MILHARES DE IRANIANOS ACOMPANHAM FUNERAL DE CRIANÇAS MORTAS POR ISRAEL E ESTADOS UNIDOS
CERIMÔNIA EM MINAB REÚNE MILHARES APÓS BOMBARDEIO QUE MATOU AO MENOS 168 ESTUDANTES E 14 PROFESSORAS
No dia 03 de março de 2026, milhares de pessoas se reuniram na cidade de Minab, no sul do Irã, para participar de um funeral coletivo em homenagem às 168 crianças e 14 professoras que foram vítimas de um ataque dos Estados Unidos e DE Israel contra uma escola primária feminina. Um cenário tocante se observou, com a presença de uma multidão ao redor de pequenos caixões cobertos pela bandeira iraniana, enquanto orações eram proferidas em memória das vítimas.

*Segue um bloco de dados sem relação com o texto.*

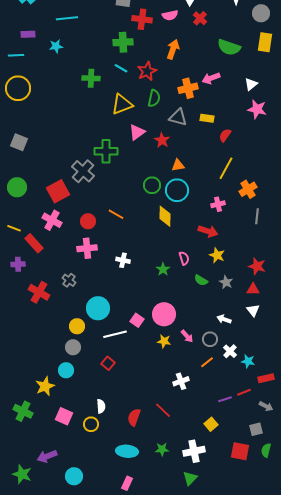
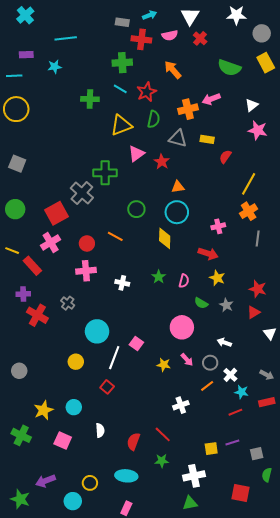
yellow rectangle: (265, 42) -> (266, 63), turned -36
orange arrow: (173, 49) -> (173, 70), turned -60
yellow line: (226, 168) -> (249, 184), moved
green circle: (152, 185) -> (136, 209), moved
pink cross: (52, 220) -> (51, 242), turned 30
pink semicircle: (184, 258) -> (184, 281), turned 32
purple cross: (18, 264) -> (23, 294), moved
green star: (163, 269) -> (159, 277), moved
red triangle: (253, 289) -> (254, 312), turned -32
white triangle: (253, 310) -> (270, 333), moved
pink circle: (164, 314) -> (182, 327), moved
yellow circle: (77, 326) -> (76, 362), moved
white line: (115, 334) -> (114, 358), turned -55
gray circle: (73, 347) -> (19, 371), moved
cyan star: (248, 361) -> (241, 392), moved
cyan circle: (66, 370) -> (74, 407), moved
red line: (244, 392) -> (235, 412), moved
purple line: (225, 399) -> (232, 443), moved
gray arrow: (266, 406) -> (267, 375), moved
yellow circle: (91, 424) -> (90, 483), moved
yellow square: (211, 424) -> (211, 449), turned 32
green star: (162, 449) -> (162, 461), moved
red square: (240, 451) -> (240, 493), moved
green triangle: (190, 478) -> (190, 503), turned 35

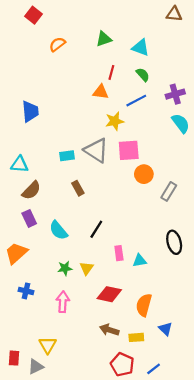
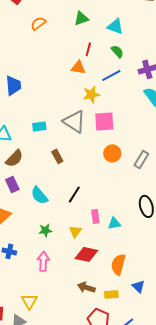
cyan rectangle: (67, 156) -> (39, 126), moved
orange circle: (144, 174) -> (112, 153), moved
yellow triangle: (87, 268) -> (75, 231), moved

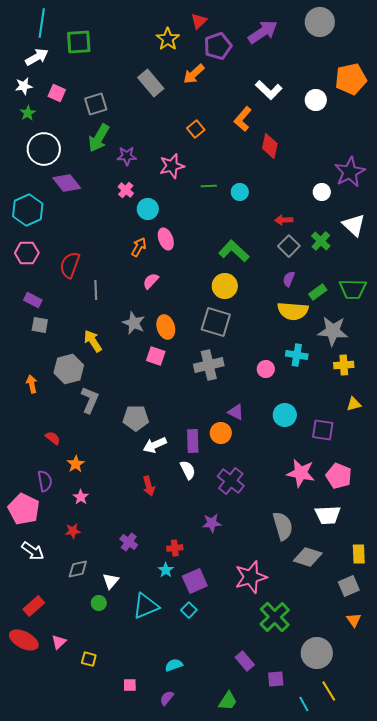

Familiares e moradores carregavam fotografias das crianças mortas, ressaltando o impacto humano do episódio em meio à escalada do conflito. Ainda que poucos detalhes individuais sobre as vítimas tenham sido divulgados, o Crescente Vermelho do Irã informou que 780 pessoas perderam suas vidas em 153 localidades do país desde o início dos recentes ataques.

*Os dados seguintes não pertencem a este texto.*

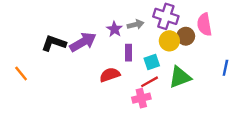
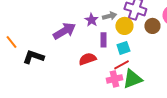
yellow circle: (169, 41) -> (124, 26), moved
black L-shape: (54, 43) -> (33, 57), moved
orange line: (21, 74) -> (11, 42), moved
green triangle: (180, 77) -> (132, 79), moved

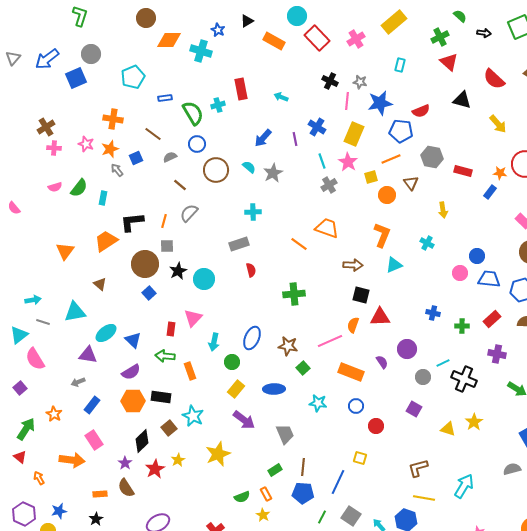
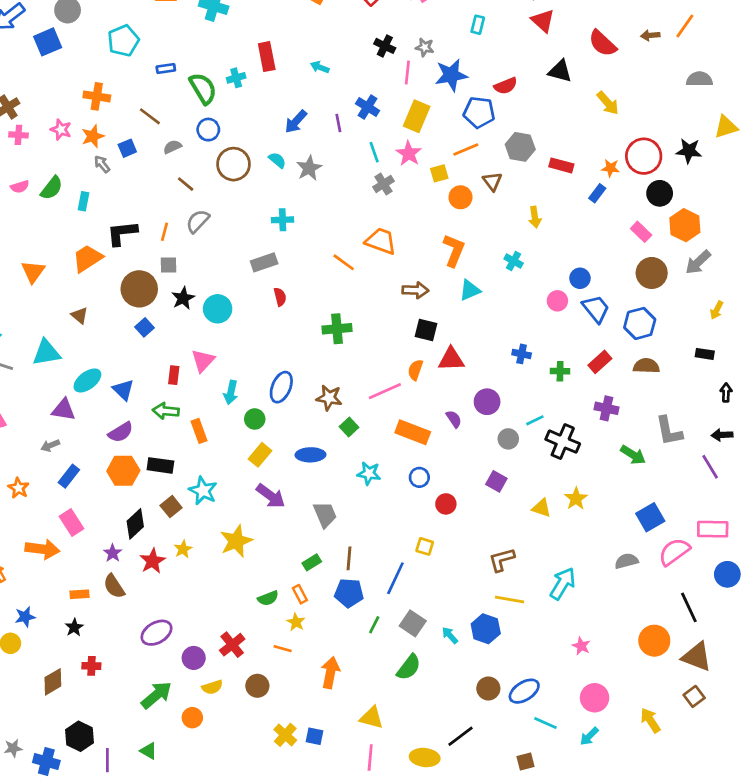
blue trapezoid: (489, 279) -> (596, 309), turned 45

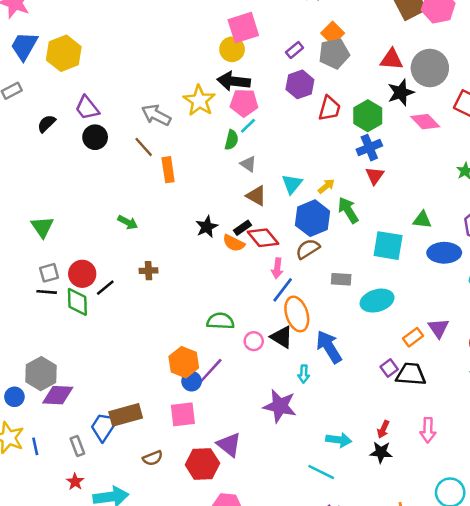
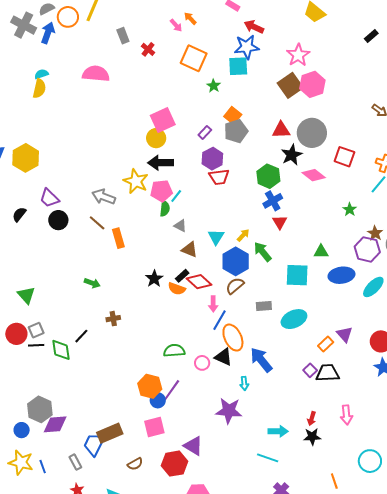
pink pentagon: (244, 103) -> (161, 191), moved
red trapezoid: (329, 108) -> (219, 177), moved, turned 75
red circle: (82, 274) -> (16, 334), moved

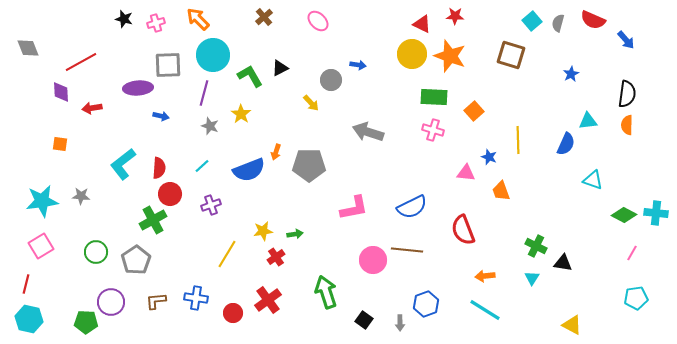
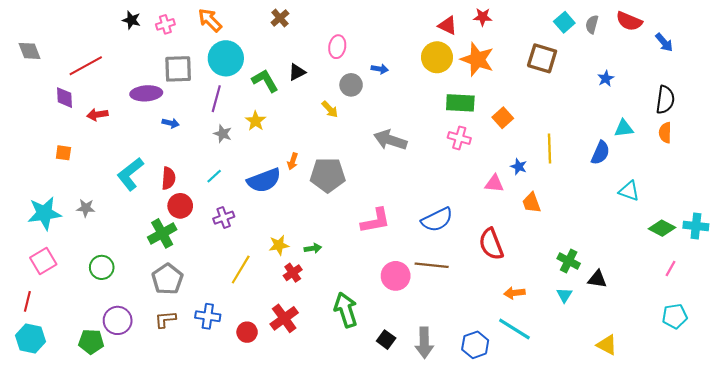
pink ellipse: (318, 21) -> (337, 47), moved, turned 55
gray pentagon: (136, 260) -> (167, 279), moved
blue hexagon: (426, 304) -> (475, 345), moved
gray arrow: (400, 323) -> (424, 343), size x1.8

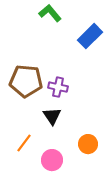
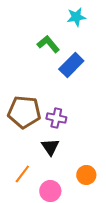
blue rectangle: (90, 36) -> (71, 65), moved

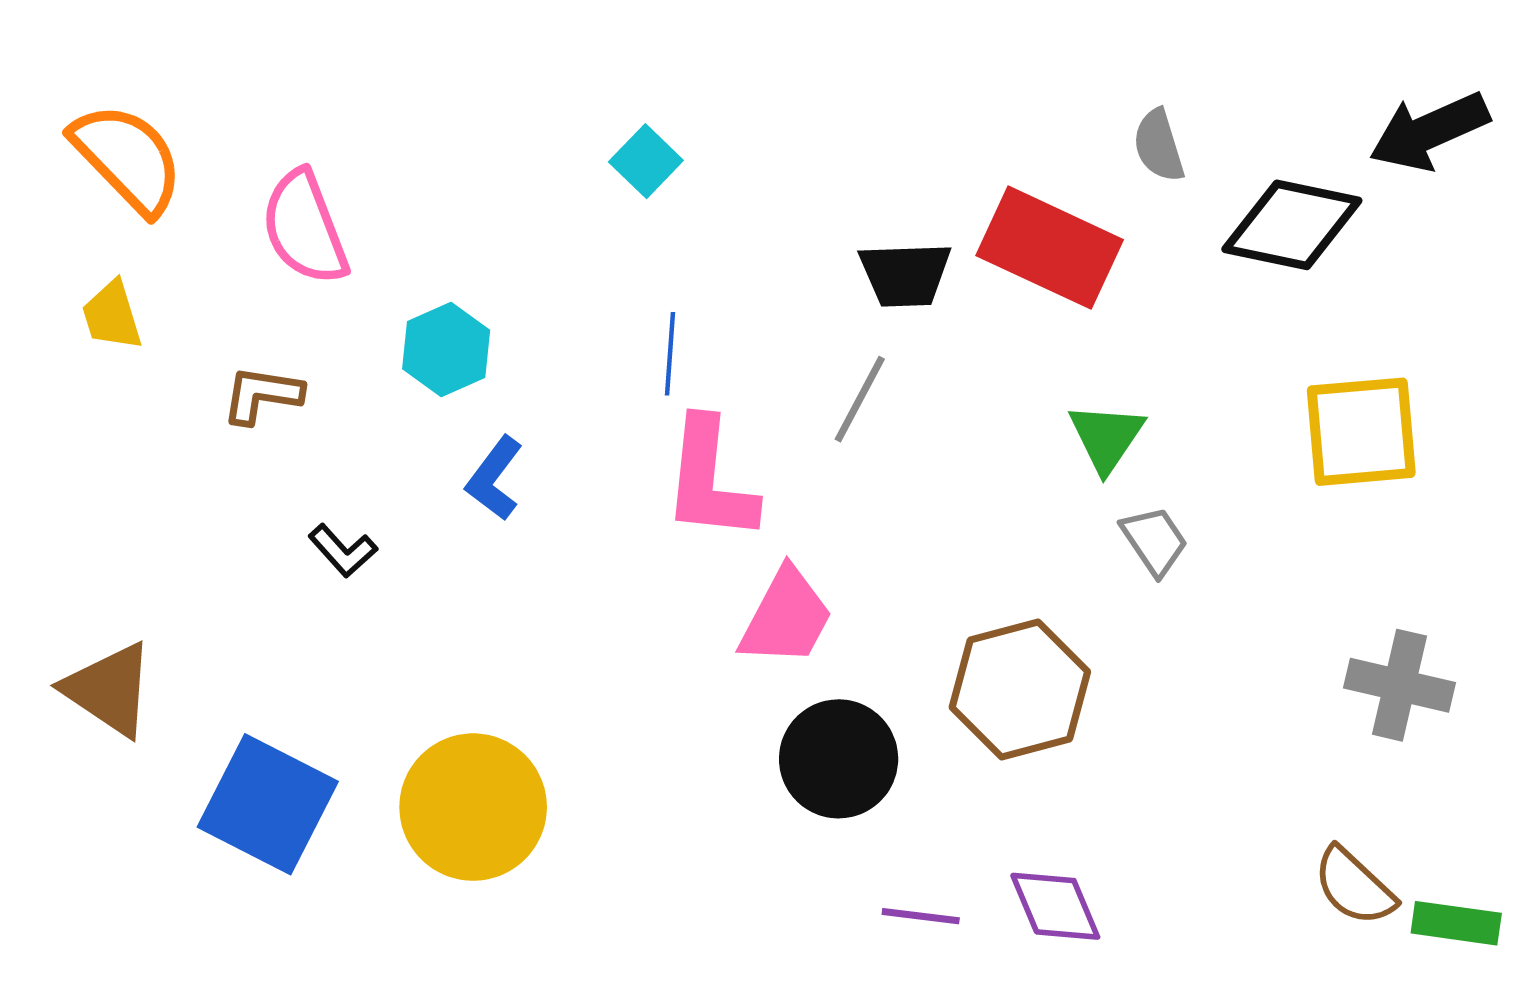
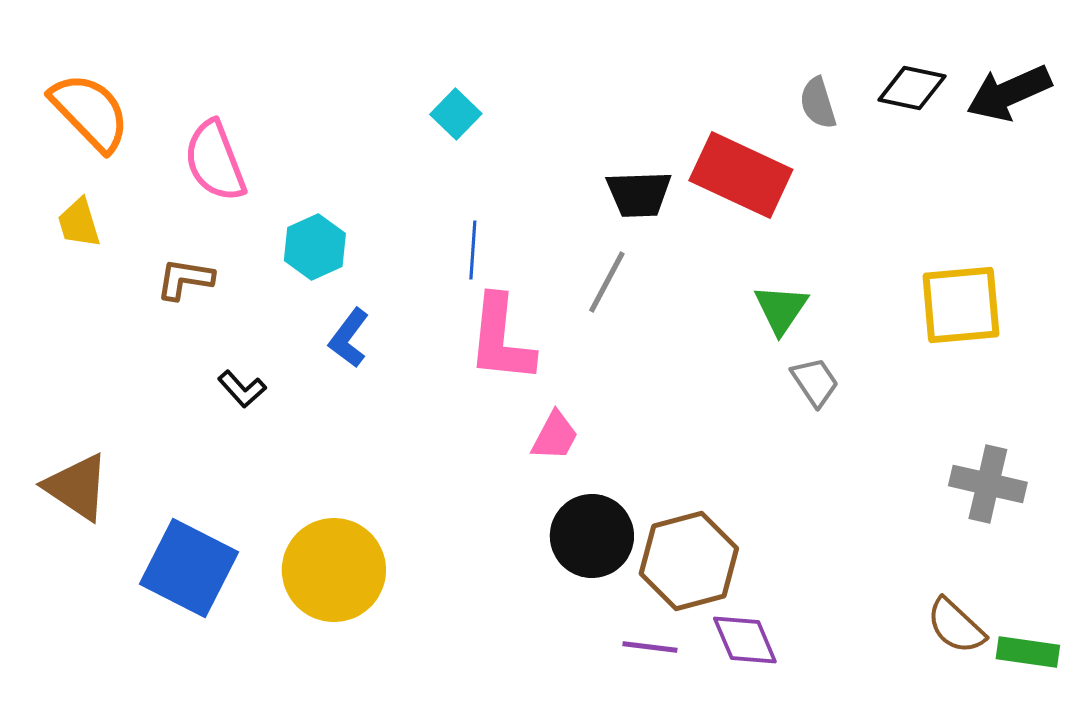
black diamond: (1292, 225) -> (912, 88), moved, size x0.7
pink trapezoid: (786, 617) -> (555, 436), size x0.7
brown hexagon: (1020, 689) -> (689, 561), moved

A Organização das Nações Unidas cobrou uma investigação rigorosa sobre o ataque à escola. O alto comissário das Nações Unidas para os Direitos Humanos, Volker Türk, defendeu uma apuração rápida, imparcial e completa do caso, alertando que “ataques indiscriminados” constituem graves violações do direito internacional humanitário.
O ministro das Relações Exteriores do Irã, Abbas Araghchi, responsabilizou publicamente os Estados Unidos e DE Israel pelas mortes. Em uma publicação nas redes sociais, acompanhada por uma imagem de covas recém-abertas, o chanceler afirmou que mais de 160 meninas inocentes foram mortas no bombardeio a uma escola primária, com seus corpos dilacerados.
Em resposta às acusações, o secretário de Estado dos Estados Unidos, Mark Rubio, declarou que o país não miraria deliberadamente uma escola. Ele enfatizou que o Departamento de Guerra investigaria o caso se fosse um ataque dos EUA. Enquanto isso, Israel intensificou os bombardeios em território iraniano, com imagens divulgadas mostrando áreas residenciais em Teerã reduzidas a escombros, aumentando a tensão internacional em torno do conflito.